This delayed queue is configured with a x-dead-letter-exchange of the original exchange, x-dead-letter-routing-key of the original routing key, and x-message-ttl of 60,000. With this configuration, RabbitMQ handles the timeout automatically. When the message expires from the -1m queue, RabbitMQ sends it back to the exchange and it gets routed to the intended queue by the pre-existing bindings.

The framework expects all messages to be in an "envelope" of JSON which lets us annotate the jobs. When we mark a job for retry, we also increment an "attempt-count" attribute in the JSON. The workers can them implement their own "retry N times" policies.

I haven't thought about how this would work if we were using topic exchanges. We are only using direct at the moment.

I wrote a similar system for C# - we had three queues per application, work, delay, and error.
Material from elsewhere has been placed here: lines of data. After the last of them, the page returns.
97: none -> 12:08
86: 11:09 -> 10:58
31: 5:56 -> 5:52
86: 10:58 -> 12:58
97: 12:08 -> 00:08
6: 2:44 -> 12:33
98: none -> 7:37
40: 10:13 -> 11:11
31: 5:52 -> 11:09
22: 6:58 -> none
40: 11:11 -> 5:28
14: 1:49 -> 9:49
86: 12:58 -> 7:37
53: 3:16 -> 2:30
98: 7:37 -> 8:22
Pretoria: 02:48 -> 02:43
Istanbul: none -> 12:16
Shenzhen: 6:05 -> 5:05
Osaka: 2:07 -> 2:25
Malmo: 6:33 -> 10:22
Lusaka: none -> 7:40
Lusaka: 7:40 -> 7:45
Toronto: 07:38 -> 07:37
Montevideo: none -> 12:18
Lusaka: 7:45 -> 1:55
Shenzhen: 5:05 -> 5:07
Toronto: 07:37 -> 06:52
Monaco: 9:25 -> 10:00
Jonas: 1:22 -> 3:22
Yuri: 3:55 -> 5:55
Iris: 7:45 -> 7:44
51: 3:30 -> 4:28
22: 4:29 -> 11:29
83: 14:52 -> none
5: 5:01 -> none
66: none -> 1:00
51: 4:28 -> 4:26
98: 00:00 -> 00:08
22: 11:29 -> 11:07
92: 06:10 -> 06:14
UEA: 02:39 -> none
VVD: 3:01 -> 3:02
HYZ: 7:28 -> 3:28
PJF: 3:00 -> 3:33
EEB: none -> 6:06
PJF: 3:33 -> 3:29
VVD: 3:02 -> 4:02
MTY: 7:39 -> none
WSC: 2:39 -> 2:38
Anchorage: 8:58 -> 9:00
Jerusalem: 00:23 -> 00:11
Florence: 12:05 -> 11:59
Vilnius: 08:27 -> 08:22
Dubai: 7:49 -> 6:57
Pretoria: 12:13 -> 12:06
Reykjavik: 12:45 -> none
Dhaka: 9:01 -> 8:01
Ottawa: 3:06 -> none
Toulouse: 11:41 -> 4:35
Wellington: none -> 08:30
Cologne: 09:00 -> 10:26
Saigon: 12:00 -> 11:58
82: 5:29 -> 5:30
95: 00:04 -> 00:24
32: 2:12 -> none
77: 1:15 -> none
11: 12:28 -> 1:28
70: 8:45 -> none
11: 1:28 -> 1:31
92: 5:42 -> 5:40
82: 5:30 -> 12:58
In our system, the deferred queue used per-message TTLs that would push messages back onto the work queue. This allowed us to inspect the deferred and error queues while the application was running.
Thanks for posting this. Some of these ideas could work very nicely in hutch.
No problem. Frustratingly, people rarely seem to talk about how they use RabbitMQ in practice. Also, there are a lot of things that are still a mystery to me (for example, best practices for dealing with things like server shutdowns, or what to do when a NACK "fails", etc).

I need to poke around Hutch and steal some ideas for an RPC implementation. We're just using fire-and-forget type work for now, but I'd love to be able to use RabbitMQ w/anonymous reply queues as a workaround for PHP not being able to do asynchronous RPCs.